For woodworking, I use only metres and millimetres. Up to 2m in length, I use millimetres. Beyond that it's metres, taken to the third decimal. e.g. 3.750m, 1755mm. With a standard tape measure or rule, it is easy enough to measure to within .5mm. (Approximately 20 thousandths of an inch) Beyond that I would need to consider ambient temperature and moisture content and who knows what else. I find that degree of accuracy is more than adequate for my humble needs.
There is no denying that it was confusing and difficult for the aged part of our population. It took many years for my Mother to come to terms with Kilograms,Grams, Litres and Millilitres in the supermarket. She never did adapt to Kilometres, Metres and Centimetres. However, she coped.
And there was a cost to the everyday man in the street. As an example, during the changeover period, It became necessary to to purchase metric spanners, tape measures and various other measuring instruments. I guess the upside of that was a boost to the economy from purchases that otherwise would not have been made.
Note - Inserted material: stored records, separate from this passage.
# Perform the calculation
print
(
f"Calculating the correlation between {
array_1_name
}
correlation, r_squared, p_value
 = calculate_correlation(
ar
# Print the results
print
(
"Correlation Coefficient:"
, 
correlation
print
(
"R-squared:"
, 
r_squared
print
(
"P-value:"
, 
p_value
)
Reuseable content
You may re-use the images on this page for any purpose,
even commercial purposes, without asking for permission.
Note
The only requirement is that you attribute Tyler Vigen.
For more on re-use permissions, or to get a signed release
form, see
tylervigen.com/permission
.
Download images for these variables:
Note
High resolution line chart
Everyday units of measurements are commonly expressed as follows: Length - Metres, centimetres, or millimetres. e.g. 1.325m = 132.5cm 1320mm. For everyday household use, centimetres are used. e.g. SWMBO is 172cm tall, the TV has a 30cm screen. I have yet to see anyone use decimetres and decametres. They seem to be superfluous. Mass - Kilograms, grams, milligrams e.g. 3.5kg = 350g = 3500mg Volume - Litres, millilitres 1.3l = 1300ml Fuel Consumption - litres/100km. (I still prefer to visualise miles per gallon, but I had to get over it.)
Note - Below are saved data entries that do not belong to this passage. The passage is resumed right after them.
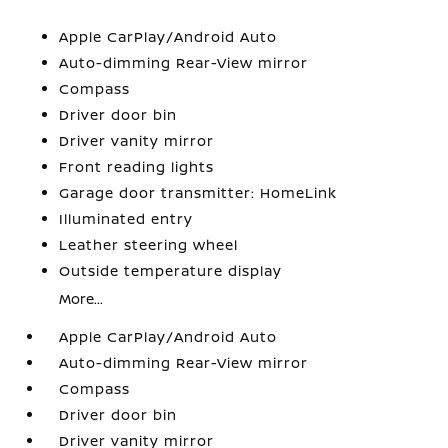
Apple CarPlay/Android Auto
Auto-dimming Rear-View mirror
Compass
Driver door bin
Driver vanity mirror
Front reading lights
Garage door transmitter: HomeLink
Illuminated entry
Leather steering wheel
Outside temperature display
More...
Apple CarPlay/Android Auto
Auto-dimming Rear-View mirror
Compass
Driver door bin
Driver vanity mirror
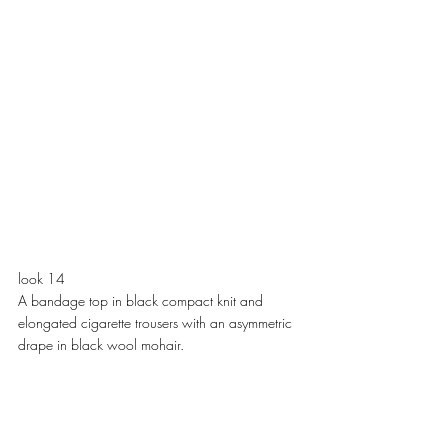
look 14
A bandage top in black compact knit and 
elongated cigarette trousers with an asymmetric 
drape in black wool mohair.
Common hardware items in other than metric sizes are still available in many places, although becoming less common. - Whitworth, UNC and UNF bolts for example.
Almost forty years later, with our daily lives and commerce based on the metric system, I believe that it was a farsighted decision for us to convert. We now live in a global economy. Having a common global system of measurement makes economic sense.
I, for one, would not wish to go back to the Imperial system.
Notwithstanding the above, I can understand why the US populace would be reluctant to change, (as we once were.) For that matter, I see no reason why they should if they have no wish to.